# [Try it]
The expected answer is the set of lines in the data below between the line holding "Anjelské sekundy" and the line holding "baioneta anexada à", inclusive, written out exactly.

# [Given records]
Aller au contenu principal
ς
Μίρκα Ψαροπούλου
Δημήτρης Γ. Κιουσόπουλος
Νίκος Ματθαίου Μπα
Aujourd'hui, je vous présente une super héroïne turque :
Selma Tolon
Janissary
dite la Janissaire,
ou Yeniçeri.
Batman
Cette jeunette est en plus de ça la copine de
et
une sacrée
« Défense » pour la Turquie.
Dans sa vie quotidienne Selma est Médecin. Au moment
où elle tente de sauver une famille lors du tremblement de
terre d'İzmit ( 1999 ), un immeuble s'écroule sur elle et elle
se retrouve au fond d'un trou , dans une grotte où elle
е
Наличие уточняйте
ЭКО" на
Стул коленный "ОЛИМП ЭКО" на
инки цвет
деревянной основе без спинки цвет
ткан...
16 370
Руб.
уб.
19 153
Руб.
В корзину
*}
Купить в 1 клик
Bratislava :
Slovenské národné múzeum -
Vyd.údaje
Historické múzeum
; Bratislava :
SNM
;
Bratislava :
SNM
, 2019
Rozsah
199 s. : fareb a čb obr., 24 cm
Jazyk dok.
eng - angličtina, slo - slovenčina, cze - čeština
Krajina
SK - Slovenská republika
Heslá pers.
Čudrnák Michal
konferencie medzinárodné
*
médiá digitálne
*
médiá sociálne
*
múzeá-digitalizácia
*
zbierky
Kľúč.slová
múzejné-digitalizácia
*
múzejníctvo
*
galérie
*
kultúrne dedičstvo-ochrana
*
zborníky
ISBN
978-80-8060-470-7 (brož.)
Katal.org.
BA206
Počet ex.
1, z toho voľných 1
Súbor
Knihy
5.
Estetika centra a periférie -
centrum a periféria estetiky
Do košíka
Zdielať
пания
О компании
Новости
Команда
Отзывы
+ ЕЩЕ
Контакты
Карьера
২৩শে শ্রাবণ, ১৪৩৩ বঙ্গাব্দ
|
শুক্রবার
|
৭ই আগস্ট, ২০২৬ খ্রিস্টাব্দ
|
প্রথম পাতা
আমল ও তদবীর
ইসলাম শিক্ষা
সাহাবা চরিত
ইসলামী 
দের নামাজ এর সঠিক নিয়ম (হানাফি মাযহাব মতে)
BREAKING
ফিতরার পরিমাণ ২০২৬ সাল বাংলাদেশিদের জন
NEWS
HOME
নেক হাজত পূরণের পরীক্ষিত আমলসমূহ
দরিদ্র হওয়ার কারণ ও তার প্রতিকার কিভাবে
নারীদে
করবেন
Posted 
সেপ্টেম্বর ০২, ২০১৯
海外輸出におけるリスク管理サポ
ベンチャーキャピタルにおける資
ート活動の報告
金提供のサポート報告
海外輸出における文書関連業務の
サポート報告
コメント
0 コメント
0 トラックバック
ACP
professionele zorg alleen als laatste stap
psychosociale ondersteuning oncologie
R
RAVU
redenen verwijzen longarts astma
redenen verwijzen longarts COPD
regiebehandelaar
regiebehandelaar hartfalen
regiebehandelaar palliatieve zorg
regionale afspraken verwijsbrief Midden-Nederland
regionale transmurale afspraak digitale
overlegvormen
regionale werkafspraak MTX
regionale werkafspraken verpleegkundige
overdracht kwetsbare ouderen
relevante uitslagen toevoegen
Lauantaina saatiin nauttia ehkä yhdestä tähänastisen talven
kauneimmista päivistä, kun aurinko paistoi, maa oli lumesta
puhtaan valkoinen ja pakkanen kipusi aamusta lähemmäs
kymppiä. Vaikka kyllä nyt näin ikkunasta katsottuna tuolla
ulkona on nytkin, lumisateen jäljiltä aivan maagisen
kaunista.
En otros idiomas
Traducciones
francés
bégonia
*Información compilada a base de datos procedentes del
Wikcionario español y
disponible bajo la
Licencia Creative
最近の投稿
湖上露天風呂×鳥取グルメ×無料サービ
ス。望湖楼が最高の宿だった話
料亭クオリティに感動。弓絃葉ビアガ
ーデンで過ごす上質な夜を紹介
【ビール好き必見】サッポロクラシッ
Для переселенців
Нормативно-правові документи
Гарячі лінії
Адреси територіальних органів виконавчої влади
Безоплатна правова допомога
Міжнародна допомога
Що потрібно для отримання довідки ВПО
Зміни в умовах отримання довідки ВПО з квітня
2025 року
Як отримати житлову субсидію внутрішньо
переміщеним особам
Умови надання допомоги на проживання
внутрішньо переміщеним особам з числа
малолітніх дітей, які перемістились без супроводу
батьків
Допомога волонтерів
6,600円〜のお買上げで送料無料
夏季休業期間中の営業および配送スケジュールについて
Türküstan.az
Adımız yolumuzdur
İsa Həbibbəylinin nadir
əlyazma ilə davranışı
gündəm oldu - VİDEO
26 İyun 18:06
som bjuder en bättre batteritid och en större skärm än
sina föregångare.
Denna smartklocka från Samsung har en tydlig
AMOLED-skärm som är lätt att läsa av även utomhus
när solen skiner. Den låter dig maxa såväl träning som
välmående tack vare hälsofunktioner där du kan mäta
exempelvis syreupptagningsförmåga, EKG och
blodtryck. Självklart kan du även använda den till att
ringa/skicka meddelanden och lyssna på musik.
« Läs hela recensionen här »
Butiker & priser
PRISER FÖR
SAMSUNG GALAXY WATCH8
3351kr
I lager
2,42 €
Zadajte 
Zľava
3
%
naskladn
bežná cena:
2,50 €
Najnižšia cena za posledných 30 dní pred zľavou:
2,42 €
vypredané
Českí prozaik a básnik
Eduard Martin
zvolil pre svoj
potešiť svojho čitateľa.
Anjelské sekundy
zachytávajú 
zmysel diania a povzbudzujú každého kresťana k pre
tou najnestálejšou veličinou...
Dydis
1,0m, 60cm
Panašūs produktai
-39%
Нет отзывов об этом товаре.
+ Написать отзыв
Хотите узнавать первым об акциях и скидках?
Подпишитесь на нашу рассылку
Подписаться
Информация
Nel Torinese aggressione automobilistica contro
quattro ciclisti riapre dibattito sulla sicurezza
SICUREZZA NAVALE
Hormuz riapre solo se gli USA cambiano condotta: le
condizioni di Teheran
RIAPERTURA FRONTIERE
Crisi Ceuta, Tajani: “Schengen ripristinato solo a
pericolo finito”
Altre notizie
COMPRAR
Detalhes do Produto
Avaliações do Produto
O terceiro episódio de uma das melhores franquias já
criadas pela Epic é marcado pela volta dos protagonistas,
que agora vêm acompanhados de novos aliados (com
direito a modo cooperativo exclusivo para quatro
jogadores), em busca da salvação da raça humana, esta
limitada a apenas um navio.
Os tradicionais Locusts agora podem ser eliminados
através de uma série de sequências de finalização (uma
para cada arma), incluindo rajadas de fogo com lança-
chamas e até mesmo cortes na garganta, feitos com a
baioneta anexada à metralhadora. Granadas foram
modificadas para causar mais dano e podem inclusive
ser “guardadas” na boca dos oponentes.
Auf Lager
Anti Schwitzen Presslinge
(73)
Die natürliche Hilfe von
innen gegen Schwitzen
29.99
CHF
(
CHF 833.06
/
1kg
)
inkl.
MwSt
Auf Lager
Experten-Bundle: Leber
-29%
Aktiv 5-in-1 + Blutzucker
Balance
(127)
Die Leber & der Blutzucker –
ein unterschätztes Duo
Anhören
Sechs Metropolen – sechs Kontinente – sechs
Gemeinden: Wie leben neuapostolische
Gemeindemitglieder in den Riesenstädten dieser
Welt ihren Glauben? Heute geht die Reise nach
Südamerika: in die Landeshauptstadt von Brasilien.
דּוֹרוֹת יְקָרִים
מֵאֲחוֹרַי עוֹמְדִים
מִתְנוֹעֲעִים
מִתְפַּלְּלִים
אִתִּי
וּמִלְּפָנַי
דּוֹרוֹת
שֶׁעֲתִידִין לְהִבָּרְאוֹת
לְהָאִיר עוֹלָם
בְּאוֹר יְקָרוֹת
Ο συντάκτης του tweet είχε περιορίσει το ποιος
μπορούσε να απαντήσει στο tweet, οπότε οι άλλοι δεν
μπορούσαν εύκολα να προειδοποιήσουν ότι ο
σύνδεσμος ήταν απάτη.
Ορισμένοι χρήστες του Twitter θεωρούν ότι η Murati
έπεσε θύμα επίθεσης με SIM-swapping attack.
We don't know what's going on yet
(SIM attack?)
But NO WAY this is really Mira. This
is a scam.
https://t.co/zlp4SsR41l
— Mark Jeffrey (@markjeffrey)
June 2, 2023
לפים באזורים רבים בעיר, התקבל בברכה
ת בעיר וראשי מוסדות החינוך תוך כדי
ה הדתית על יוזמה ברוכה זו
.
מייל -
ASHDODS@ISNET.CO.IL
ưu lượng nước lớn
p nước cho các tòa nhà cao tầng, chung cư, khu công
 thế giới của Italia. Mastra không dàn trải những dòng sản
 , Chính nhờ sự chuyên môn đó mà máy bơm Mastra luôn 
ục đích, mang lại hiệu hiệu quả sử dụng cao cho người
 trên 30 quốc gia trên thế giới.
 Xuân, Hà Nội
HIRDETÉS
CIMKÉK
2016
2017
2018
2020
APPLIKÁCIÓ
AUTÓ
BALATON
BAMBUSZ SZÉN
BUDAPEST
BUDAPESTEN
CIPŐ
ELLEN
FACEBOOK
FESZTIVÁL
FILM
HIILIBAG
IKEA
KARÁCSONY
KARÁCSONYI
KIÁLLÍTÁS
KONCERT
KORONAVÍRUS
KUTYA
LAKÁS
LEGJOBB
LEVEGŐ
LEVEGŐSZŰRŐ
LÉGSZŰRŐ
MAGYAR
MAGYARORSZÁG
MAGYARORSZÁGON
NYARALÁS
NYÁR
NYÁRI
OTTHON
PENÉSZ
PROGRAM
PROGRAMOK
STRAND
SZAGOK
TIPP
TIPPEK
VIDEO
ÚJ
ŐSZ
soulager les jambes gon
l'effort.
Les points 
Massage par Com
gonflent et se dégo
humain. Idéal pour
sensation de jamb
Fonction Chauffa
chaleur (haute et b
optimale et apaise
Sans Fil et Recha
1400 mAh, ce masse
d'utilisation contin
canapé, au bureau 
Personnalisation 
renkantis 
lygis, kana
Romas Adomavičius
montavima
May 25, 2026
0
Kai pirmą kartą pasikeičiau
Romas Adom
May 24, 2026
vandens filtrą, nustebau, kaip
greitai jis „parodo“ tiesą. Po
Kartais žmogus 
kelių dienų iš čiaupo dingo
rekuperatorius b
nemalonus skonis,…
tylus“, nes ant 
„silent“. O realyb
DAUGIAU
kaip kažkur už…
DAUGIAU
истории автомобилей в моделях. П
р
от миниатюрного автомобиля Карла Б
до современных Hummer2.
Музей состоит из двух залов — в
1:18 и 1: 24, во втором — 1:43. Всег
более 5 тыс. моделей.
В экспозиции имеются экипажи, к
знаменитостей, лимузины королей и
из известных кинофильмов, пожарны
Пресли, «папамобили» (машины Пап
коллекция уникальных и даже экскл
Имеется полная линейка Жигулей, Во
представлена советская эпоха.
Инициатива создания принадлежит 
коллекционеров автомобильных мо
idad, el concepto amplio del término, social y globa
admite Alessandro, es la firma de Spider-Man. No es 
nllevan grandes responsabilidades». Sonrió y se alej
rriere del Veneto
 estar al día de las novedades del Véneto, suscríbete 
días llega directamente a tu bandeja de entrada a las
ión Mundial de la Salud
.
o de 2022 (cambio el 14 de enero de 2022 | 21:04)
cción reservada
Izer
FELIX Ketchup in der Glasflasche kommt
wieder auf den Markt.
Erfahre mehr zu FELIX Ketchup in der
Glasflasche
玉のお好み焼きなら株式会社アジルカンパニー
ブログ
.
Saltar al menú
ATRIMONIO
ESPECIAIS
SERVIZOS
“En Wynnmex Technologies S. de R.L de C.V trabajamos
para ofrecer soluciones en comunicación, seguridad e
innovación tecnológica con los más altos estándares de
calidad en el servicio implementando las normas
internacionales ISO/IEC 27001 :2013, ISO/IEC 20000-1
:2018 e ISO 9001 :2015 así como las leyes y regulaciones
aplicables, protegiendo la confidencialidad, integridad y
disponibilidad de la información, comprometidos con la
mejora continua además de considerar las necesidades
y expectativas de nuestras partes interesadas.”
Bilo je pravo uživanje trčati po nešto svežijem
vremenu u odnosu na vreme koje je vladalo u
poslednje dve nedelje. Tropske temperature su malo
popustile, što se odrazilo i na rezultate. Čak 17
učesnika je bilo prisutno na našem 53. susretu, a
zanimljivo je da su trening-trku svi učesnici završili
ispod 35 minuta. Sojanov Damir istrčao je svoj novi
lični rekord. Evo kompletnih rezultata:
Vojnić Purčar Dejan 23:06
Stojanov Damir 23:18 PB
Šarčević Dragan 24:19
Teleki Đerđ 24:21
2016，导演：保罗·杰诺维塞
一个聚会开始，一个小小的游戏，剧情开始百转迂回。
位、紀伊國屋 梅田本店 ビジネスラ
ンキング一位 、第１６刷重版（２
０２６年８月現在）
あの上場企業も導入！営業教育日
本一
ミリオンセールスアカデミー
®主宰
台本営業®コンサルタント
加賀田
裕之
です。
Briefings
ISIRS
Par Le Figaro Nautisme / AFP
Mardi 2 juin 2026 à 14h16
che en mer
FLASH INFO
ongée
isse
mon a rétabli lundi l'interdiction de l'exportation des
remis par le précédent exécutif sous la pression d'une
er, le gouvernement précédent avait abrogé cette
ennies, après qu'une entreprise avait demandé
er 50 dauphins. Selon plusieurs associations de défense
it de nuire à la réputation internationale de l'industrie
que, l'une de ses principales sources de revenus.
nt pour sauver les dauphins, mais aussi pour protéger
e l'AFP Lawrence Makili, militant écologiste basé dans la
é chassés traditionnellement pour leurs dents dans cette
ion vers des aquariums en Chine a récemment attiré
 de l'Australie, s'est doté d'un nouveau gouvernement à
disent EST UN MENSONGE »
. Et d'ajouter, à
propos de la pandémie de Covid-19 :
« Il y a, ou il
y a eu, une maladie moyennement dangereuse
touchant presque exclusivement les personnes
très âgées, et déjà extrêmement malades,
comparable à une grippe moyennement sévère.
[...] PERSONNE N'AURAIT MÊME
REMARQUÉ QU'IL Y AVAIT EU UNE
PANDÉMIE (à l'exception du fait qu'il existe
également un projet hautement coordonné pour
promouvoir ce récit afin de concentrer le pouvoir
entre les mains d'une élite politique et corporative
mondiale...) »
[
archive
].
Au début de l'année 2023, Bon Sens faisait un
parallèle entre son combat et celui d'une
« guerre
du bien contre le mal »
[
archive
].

# [Output for this task]
Anjelské sekundy
zachytávajú 
zmysel diania a povzbudzujú každého kresťana k pre
tou najnestálejšou veličinou...
Dydis
1,0m, 60cm
Panašūs produktai
-39%
Нет отзывов об этом товаре.
+ Написать отзыв
Хотите узнавать первым об акциях и скидках?
Подпишитесь на нашу рассылку
Подписаться
Информация
Nel Torinese aggressione automobilistica contro
quattro ciclisti riapre dibattito sulla sicurezza
SICUREZZA NAVALE
Hormuz riapre solo se gli USA cambiano condotta: le
condizioni di Teheran
RIAPERTURA FRONTIERE
Crisi Ceuta, Tajani: “Schengen ripristinato solo a
pericolo finito”
Altre notizie
COMPRAR
Detalhes do Produto
Avaliações do Produto
O terceiro episódio de uma das melhores franquias já
criadas pela Epic é marcado pela volta dos protagonistas,
que agora vêm acompanhados de novos aliados (com
direito a modo cooperativo exclusivo para quatro
jogadores), em busca da salvação da raça humana, esta
limitada a apenas um navio.
Os tradicionais Locusts agora podem ser eliminados
através de uma série de sequências de finalização (uma
para cada arma), incluindo rajadas de fogo com lança-
chamas e até mesmo cortes na garganta, feitos com a
baioneta anexada à metralhadora. Granadas foram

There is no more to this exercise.